Pero esa fiebre expresiva no fue una inversión inútil; de hecho, rindió mejores dividendos a Proust que las acciones de DeBeers. Porque en el impulso que lo llevó a escribir aquellas parodias encontró por fin la clave e incluso el método para encarar su gran novela: encerrarse, escribir febrilmente, usar todas las voces que hablaban solas en su interior, permitirse el espíritu cómico que hasta entonces estaba ausente en su obra. Y, lo más importante, descubrir que a través de la exageración se podía alcanzar la quintaesencia de sus personajes (eso decían quienes lo conocieron sobre su famosa imitación de Robert de Montesquiou: que era más real que Montesquiou mismo; eso dirían años después sobre sus personajes: que eran más reales que sus originales). George Painter, el excelente biógrafo de Proust, dice que con esas parodias el ya casi cuarentón Marcel logró por fin eliminar de su organismo las toxinas de la admiración y la sumisión: dejó de sentirse menos que sus maestros, dejó de sentirse menos que sus personajes; encontró su voz.

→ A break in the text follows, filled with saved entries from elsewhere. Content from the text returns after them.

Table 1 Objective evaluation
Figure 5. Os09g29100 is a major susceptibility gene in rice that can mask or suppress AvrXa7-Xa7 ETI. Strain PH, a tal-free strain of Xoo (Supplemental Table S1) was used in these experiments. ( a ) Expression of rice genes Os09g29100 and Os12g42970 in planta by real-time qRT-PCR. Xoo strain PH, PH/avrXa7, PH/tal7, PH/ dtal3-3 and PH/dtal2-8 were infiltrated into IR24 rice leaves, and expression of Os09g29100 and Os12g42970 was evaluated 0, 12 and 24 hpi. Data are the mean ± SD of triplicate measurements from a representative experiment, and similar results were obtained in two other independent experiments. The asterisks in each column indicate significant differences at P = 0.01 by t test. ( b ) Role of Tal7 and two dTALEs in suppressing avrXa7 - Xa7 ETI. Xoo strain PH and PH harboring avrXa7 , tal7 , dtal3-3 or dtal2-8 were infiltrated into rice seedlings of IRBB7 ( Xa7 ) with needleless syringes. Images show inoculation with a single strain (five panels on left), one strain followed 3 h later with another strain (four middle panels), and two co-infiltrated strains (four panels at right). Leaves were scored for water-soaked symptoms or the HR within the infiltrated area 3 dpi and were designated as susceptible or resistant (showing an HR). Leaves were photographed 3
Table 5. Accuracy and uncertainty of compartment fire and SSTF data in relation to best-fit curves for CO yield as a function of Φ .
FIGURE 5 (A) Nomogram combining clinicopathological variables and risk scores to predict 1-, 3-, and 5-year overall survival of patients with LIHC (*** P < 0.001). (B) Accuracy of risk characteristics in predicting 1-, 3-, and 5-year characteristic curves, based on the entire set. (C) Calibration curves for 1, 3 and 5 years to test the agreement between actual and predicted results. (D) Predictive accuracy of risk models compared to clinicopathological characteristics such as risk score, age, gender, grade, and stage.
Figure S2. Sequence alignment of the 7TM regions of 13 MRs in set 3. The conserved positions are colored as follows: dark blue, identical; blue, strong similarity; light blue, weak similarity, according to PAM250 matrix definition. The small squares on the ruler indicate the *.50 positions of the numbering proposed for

Por puro prejuicio, porque he sido un pésimo lector de En busca del tiempo perdido (lo encaré por primera vez a los veinte y no llegué al final del primer tomo; lo encaré por segunda vez a los treinta y me empantané a mitad del tercero; me dijeron cuando tenía cuarenta que a partir del cuarto tomo era barranca abajo y traté de hacer trampa, de recomenzar por ahí; pero fue inútil), no podía dejar de ver a Proust como un cholulo de la sangre azul que sólo quería revivir un tiempo extinguido para irse a vivir ahí. Pensaba que la literatura era para él sólo el medio para alcanzar su verdadero objetivo, que se reducía a reconstruir ese mundo y cobijarse en él como en un capullo de seda, encerrado en su cuarto de corcho, con triple vidrio en las ventanas. Gracias a estas providenciales parodias, que encontré a cuarenta mangos hurgando en una librería de viejo en Gesell, pude por fin entender lo obvio: que lo que más desvelaba en la vida a Proust era el ejercicio de la literatura, que todo en su vida fue camino o excusa para llegar a ese lugar donde todo es más real que en la vida misma, y que cualquiera que esté por encarar En busca del tiempo perdido hará negocio leyendo antes las ochenta paginitas de El Caso Lemoine, para aprender a liberarse a carcajada limpia de los corsets mentales que nos impiden descubrir la verdadera cotización de las cosas.